§ WORK REQUIRED
From the listing below, copy each line where "design" occurs.
[[ GIVEN ENTRIES, beginning ]]
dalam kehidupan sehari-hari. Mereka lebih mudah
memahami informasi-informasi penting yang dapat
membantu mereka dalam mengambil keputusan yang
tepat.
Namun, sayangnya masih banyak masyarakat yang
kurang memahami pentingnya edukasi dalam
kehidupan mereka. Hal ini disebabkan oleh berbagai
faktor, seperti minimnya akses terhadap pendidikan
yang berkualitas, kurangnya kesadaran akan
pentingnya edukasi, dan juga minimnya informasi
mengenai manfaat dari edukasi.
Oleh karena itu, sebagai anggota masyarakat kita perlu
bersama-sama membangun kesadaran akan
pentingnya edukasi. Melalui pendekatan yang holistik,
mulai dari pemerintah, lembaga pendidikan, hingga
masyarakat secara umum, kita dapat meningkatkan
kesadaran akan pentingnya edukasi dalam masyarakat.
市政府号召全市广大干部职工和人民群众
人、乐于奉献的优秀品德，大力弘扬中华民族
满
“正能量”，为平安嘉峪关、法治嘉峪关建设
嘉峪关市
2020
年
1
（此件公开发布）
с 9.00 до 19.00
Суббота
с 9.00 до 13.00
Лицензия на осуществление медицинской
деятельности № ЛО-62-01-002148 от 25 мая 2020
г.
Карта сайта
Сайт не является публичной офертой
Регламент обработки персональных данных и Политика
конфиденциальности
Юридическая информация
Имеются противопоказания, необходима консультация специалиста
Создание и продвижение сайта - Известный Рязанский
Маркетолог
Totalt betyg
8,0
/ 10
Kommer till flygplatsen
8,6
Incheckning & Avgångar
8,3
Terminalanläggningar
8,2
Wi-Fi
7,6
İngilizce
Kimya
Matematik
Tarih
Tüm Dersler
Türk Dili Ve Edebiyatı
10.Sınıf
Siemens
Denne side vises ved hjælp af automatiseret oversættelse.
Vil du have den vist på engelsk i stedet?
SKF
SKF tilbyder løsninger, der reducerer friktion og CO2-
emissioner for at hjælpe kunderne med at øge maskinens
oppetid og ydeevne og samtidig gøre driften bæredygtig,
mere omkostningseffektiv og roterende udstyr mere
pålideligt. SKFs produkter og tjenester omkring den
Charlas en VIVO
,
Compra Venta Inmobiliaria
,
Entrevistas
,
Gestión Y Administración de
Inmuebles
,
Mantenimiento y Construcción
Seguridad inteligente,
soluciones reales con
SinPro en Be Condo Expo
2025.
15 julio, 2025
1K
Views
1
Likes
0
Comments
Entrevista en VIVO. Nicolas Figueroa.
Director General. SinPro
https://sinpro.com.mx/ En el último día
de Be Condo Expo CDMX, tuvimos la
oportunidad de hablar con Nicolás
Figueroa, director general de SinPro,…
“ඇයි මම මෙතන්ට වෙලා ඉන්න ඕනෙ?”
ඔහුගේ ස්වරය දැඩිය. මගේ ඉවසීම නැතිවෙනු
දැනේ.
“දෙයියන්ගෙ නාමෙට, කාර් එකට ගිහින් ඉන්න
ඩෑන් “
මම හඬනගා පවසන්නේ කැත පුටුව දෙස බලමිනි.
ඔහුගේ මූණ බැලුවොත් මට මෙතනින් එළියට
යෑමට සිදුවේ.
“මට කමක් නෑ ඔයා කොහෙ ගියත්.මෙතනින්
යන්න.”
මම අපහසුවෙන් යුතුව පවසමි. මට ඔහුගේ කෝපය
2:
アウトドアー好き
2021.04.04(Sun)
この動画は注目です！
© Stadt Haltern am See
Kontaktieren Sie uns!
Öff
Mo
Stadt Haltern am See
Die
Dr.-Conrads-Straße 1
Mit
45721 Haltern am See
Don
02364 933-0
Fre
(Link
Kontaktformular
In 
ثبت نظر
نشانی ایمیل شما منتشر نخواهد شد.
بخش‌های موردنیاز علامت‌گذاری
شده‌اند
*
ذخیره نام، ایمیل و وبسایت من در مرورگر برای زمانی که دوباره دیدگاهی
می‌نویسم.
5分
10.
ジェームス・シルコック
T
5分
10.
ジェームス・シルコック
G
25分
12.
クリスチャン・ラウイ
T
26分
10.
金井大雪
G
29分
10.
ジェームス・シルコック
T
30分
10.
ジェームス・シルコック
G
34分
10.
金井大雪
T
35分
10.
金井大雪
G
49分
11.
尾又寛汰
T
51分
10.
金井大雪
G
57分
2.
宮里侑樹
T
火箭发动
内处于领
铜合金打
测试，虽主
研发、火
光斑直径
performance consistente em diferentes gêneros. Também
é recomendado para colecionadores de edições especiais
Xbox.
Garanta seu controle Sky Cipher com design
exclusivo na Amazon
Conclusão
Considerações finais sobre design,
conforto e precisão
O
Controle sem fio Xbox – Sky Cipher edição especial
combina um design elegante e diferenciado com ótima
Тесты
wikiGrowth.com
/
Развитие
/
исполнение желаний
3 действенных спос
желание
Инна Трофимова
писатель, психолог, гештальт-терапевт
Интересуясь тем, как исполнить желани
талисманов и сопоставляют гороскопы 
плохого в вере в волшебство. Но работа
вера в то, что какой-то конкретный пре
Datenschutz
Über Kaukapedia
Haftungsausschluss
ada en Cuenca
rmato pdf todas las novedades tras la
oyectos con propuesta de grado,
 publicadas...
[[ GIVEN ENTRIES, end ]]
§ SOLVED PROBLEM
Garanta seu controle Sky Cipher com design
Considerações finais sobre design,
combina um design elegante e diferenciado com ótima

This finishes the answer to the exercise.